Well, there were precisely three explanations for that incident, dear readers. The first and least likely was that the voice really had belonged to my late authorial godfather. The second and somewhat more likely: it was a symptom of madness induced in me by the Harpyrs’ strident song. The third: it was simply a manifestation of fear, and it was my own psyche that had borrowed Dancelot’s voice in order to convince me how frightened I was. Or it could have been a combination of all three - I shall probably never know. All I do know is that I took Dancel
ot’s advice regardless of its source - the hereafter, a sick mind or common sense - and proceeded to shout.
A Shout and a Sigh
If there were such a thing as a Golden List for vocal feats, it would inevitably be headed by the shout I uttered in the Rusty Gnomes’ railroad station.
Simply imagine all the sounds in the world you associate with extreme danger, dear readers: the muttering of a volcano on the verge of an eruption; the growl of a werewolf about to pounce; the rumble that precedes a major earthquake; the roar of an approaching tsunami; the hiss and crackle of a forest fire; the howl of a hurricane; peals of thunder in the Gloomberg Mountains. You will then have the basic ingredients of my shout to end all shouts.
Now add sorrow at the loss of my authorial godfather, despair at my steadily worsening lot and the dire effects of incipient dementia. Mix all these together with the primeval forces that still slumber in my savage, dinosaurian blood, and then imagine the roar that emerged from my throat. But be careful!

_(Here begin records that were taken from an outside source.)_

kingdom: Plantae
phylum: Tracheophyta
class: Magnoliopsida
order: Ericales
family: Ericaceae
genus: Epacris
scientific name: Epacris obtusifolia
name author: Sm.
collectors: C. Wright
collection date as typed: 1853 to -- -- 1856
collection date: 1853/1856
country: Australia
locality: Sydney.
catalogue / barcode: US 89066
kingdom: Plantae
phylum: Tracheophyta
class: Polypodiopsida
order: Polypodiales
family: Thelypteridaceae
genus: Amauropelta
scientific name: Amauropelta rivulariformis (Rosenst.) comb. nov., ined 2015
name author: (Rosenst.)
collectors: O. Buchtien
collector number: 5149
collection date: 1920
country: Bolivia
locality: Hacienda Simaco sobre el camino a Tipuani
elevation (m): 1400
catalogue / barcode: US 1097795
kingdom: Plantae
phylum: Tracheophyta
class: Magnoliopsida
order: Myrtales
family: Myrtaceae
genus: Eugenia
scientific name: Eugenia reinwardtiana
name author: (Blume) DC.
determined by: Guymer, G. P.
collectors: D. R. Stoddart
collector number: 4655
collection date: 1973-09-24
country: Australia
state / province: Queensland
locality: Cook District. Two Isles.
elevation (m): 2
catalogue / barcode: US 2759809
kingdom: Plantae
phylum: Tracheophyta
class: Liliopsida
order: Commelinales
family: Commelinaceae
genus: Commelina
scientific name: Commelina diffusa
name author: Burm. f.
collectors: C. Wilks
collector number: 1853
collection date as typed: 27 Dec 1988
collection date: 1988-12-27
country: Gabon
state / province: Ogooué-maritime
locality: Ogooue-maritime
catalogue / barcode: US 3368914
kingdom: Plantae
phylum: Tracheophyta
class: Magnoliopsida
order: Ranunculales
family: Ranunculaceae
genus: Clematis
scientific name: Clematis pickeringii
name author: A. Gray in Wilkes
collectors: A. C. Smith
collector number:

Stop up your ears before you do, because the mere idea of such a sound is capable of bursting a person’s eardrums and eyeballs!
I let it out, that shout which effortlessly drowned the Harpyrs’ shrill chorus and filled the huge cave with an ear-splitting din. The flying fish fled in shoals, feverishly changing colour, an immense jellyfish shot upwards, pulsating in panic, and took refuge amid the girders of a book machine, sea spiders toppled off the ruined Bookway.
I was aware that Lindworms possessed robust vocal cords, but I had no idea that my lungs were so powerful. I’m convinced that everyone in the catacombs must have heard that shout, that it carried to every corner of the labyrinth, to every Bookhunter’s ears and up to the surface of Bookholm - indeed, that it may be roaming the Chamber of Captive Echoes to this day and will do so for evermore. My dismay and apprehension left me, and for one long, wonderful moment I felt afraid of nothing at all, neither the Harpyrs nor insanity. Still shouting, I glanced in the direction I was going - and saw that the track ended not far off. The rails simply stopped short in mid air.